To be honest, there is little different in this from what other projects do with distributions like Ubuntu when they are paid by Canonical. I think this is obvious, everybody looks at their little garden first. But this is not something that should concern us I guess. Gentoo has been quite out of the loop for what concerns PulseAudio, and I’m sorry, that was mostly my fault. I’m doing my best to let us update as soon as possible, but it’s not just that simple, as I already explained .

Then let me just say something about Lennart’s refusal to support system mode (which is available and advertised in Gentoo since PulseAudio entered the tree): I can’t blame him for that. First, his design for PulseAudio is based on providing something that works for the desktop use case. Something along the lines of Windows’s or OSX’s audio subsystems, neither of which provide anything akin to system mode. And indeed PulseAudio, by design, can handle the same situations, including multi-user setups with fast user switching. The fact that a system mode exists at all is due to the fact that I for one needed something like it on my setup, hacked it around for Gentoo, and then Lennart made my life easier implementing some extra bits on PulseAudio proper, but it was certainly not his idea.

What people complain about usually is the need for an X session (not strictly true, PulseAudio will start just fine in SSH — it would probably be possible to even fix it up so that it would tunnel audio just like you can tunnel X!), and the fact that audio does not continue to work when X exits (also not strictly true, if your audio player is running in screen it would be working just fine; it’s the fact that the media player crashes that makes your audio stop). Additionally people complain about the security problem of wanting to have all the processes to run under the same user, rather than allowing them to be on different users, like mpd.

Well, some complains are valid, other are not: it is true that PulseAudio does not work in multi-seat-multi-user environments, at least not with a single audio device, it is unfortunate and I don’t know if it’ll ever do work in that situation without a system mode. It is also true that running processes as different users for privileges separation does not work without system mode. But both these options are walking quite away from the the desktop design that PulseAudio is implementing; sure they are valid use cases, just like embedded systems (Palm Pre uses PulseAudio if you didn’t notice that before), but they are not what Lennart is interested in himself; at the same time I don’t think he’d be stopping anyone to improve the system mode support for those, as long as it wouldn’t require the desktop setup to make compromises.
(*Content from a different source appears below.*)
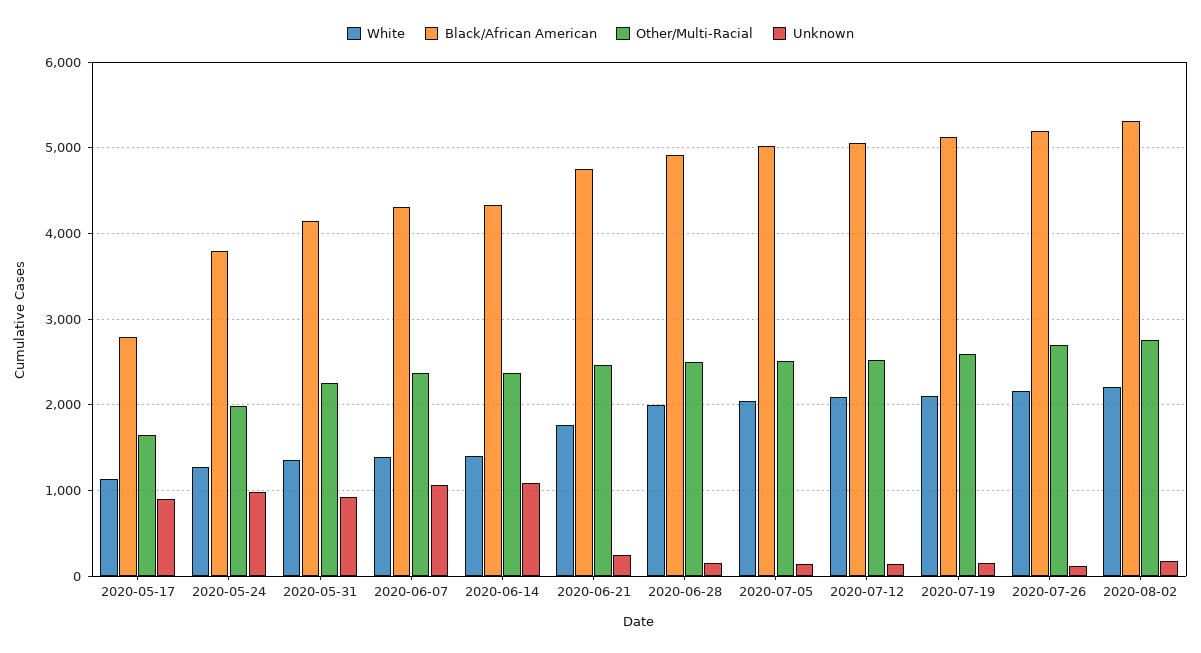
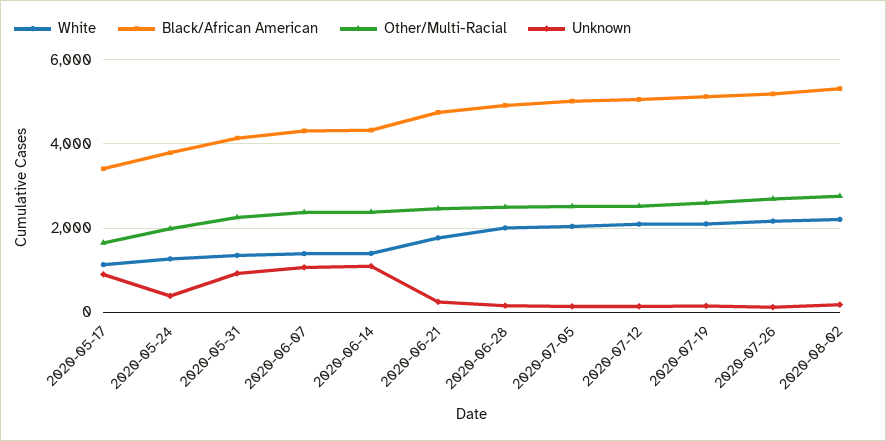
Black/African American, 2020-05-17: 2800 -> 3400
Unknown, 2020-05-24: 1000 -> 400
Because the idea is, as usual in any software design, the one that you have to take compromises; Lennart wants the best experience for what concern desktop systems, and he compromises that system mode is not part of his plan, and it shouldn’t be hindering him. At the same time, while he does get upset when people ask for support about it, and he wrote why it’s not supported he hasn’t removed it (yet — if I was him, at this point I could have just removed it out of spite!). So colouring him as the master of evil does not seem the very best idea — and especially that makes me picture him in the part of Warren in the Trio, from Buffy’s season six.

Oh and a final note: it doesn’t have to surprise that Lennart and Fedora don’t care about running mpd and other services as different users, there are probably quite a few reasons for this. I cannot speak for Fedora, given I’m not involved in it, but my suppositions are that firstly the ALSA dmix plugin is somewhat scary from a security point of view (for me too) because it uses shared memory between processes from different users to do the mixing, and the second is that Fedora does a lot to use SElinux even on standard desktops. This is much tighter than separating privileges with different users since it forces the processes to behave as instructed. Unfortunately on Gentoo the SElinux support seems to have gone for good, at least to me.